En Turquie, les réfugiés syriens contribuent aussi à l'économie du pays

Alors en effet, la Turquie a rempli sa part du contrat, puisque les départs ont considérablement diminué après la signature. Mais le président Erdogan a aussi fait savoir très tôt qu’il pourrait rouvrir les frontières s’il estimait que l’Europe ne l’aidait pas assez. C’est ce qu’il a fait – ou tenté de faire – en février 2020. Des milliers de migrants ont accouru à la frontière terrestre entre la Turquie et la Grèce quand Tayyip Erdogan a prétendu que les portes de l’Europe étaient ouvertes. En réalité, très peu ont réussi à passer par la route. Reste la voie maritime – celle qui a déjà tellement tué. Mais si Recep Tayyip Erdogan ordonnait à ses garde-côtes de fermer les yeux sur les passages en mer Egée, il aurait du mal à se justifier du drame humain qui en découlerait.

Le président turc accuse l’Europe de ne pas encore avoir versé la totalité des six milliards d’euros promis, tandis qu’Ankara aurait dépensé des dizaines de milliards d’euros pour accueillir les Syriens. Pour mieux mettre en avant leur générosité, les autorités turques ont en effet tendance à présenter les Syriens comme un fardeau qu’elles porteraient seules ou presque.

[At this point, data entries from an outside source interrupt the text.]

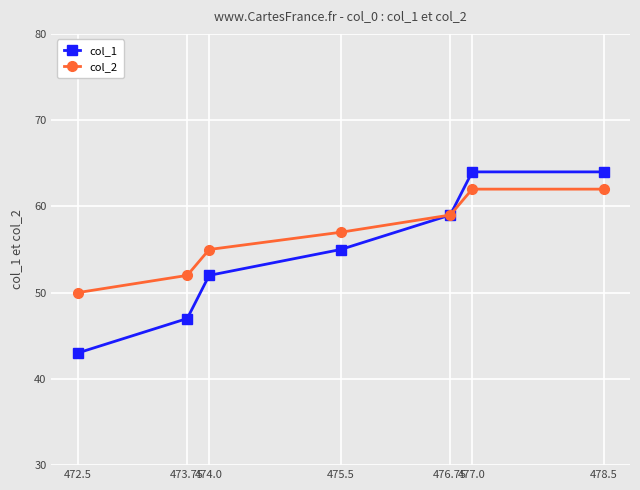

At how many categories does at least one series exceed 47?

7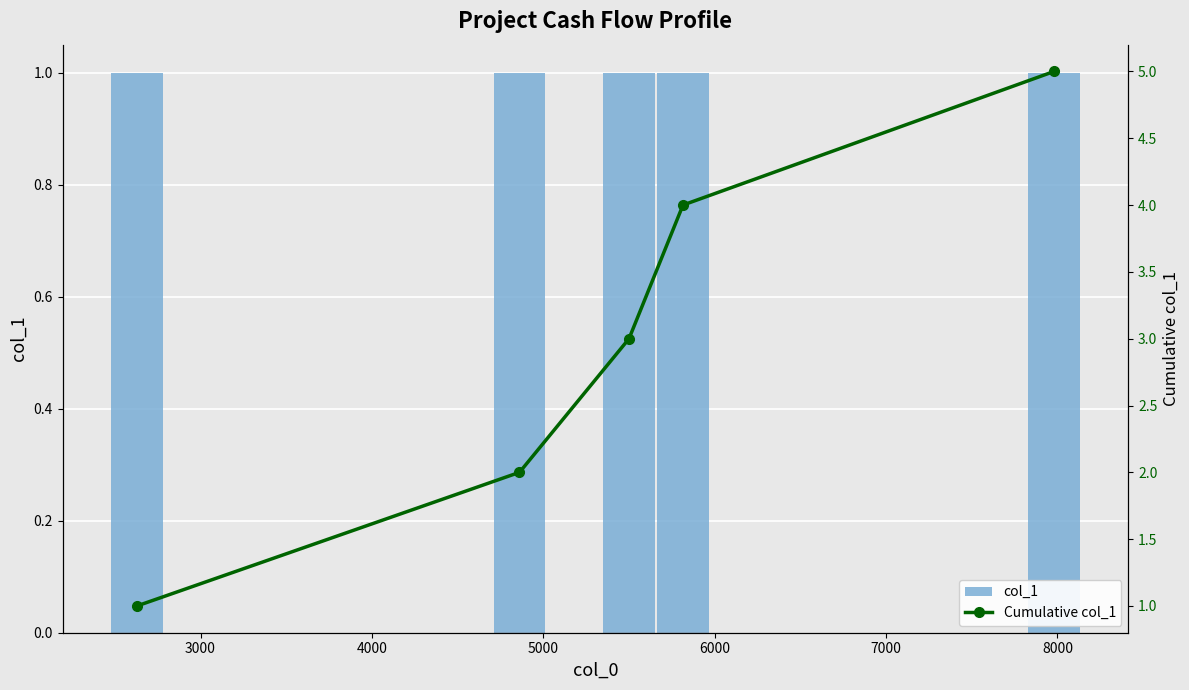

What is the spread (max minus min) of values at 6000?

4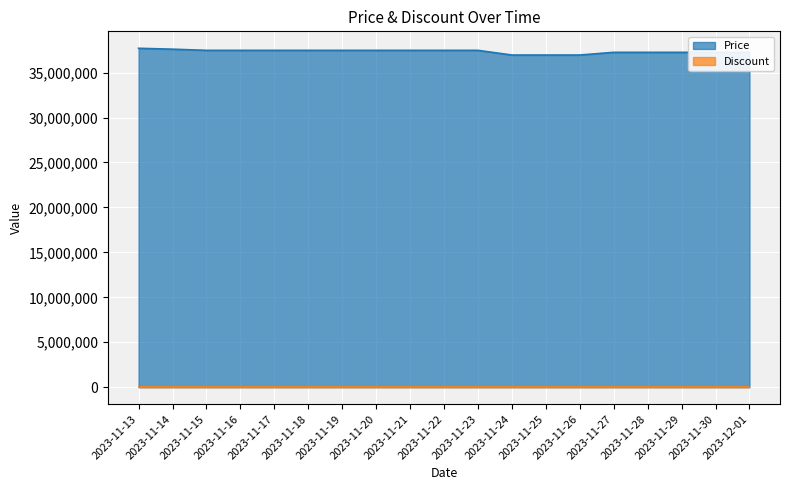

Is it true that the value at 2023-11-21 is 37470000?

True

Il est très rare que des officiels soulignent la contribution des réfugiés à l’économie. Or cette contribution est réelle. L’Union des chambres et des bourses de Turquie estime par exemple que les Syriens ont investi environ 7 millions de dollars dans des entreprises turques sur les trois premiers mois de l'année. Selon les derniers chiffres officiels, près de 14 000 sociétés établies en Turquie ne comptent que des associés syriens. Quand on discute avec eux, les entrepreneurs, les commerçants et même les salariés syriens qui travaillent ici légalement regrettent que la Turquie les présente uniquement comme une charge, alors qu’ils payent des impôts, créent de la richesse et consomment comme les Turcs. Les Syriens sont nombreux à estimer qu’un changement de discours aiderait à améliorer leur image dans l’opinion publique, globalement très hostile à leur présence.